Como, messa in dialetto
nella basilica di San Fedele

Sopra, Monsignor Carlo Calori, che ha celebrato ieri la messa a San FedeleSotto, Enrico Locatelli socio della Famiglia Comasca
(Foto by Foto Pozzoni)

«Sarànn cumè angiar del Signuur»: nella basilica di San Fedele, ieri sera, al termine della messa prefestiva, il brano del Vangelo di Luca è stato letto in dialetto comasco. Una lingua che è nel cuore, come dice il presidente della Famiglia Comasca, Piercesare Bordoli.

Un brano tradotto da Orazio Sala, poeta della nostra civiltà e, tra l’altro, studioso della religiosità popolare nel dialetto. Socio della Famiglia comasca, per Sala “l’è rivà ul dì”, è arrivato il giorno senza tramonto il 25 febbraio scorso ed ora è tra i soci che la Famiglia Comasca, ieri sera, ha ricordato nell’Ottaviario dei Morti.

L’associazione ne ha fatto memoria leggendo, dal pulpito, la traduzione in cumasch del Vangelo del giorno.

Il socio Enrico Locatelli ha letto il brano tradotto da Sala.

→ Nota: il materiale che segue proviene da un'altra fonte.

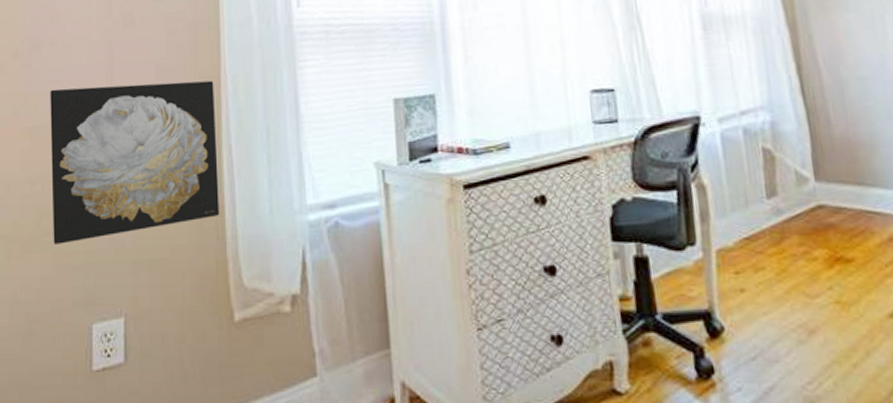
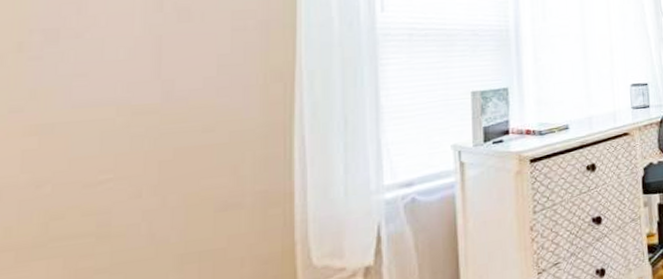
wall art: present [50,80,220,244] -> none [66,76,288,249]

Con resa efficace, Locatelli ha superato i problemi, tanto che alla fine i fedeli non sono riusciti a trattenere un applauso.

«Questa lettura in dialetto rappresenta il prolungamento della meditazione sulla grande verità della vita eterna della quale ha parlato Gesù nel Vangelo di stasera », ha spiegato don Carlo Calori.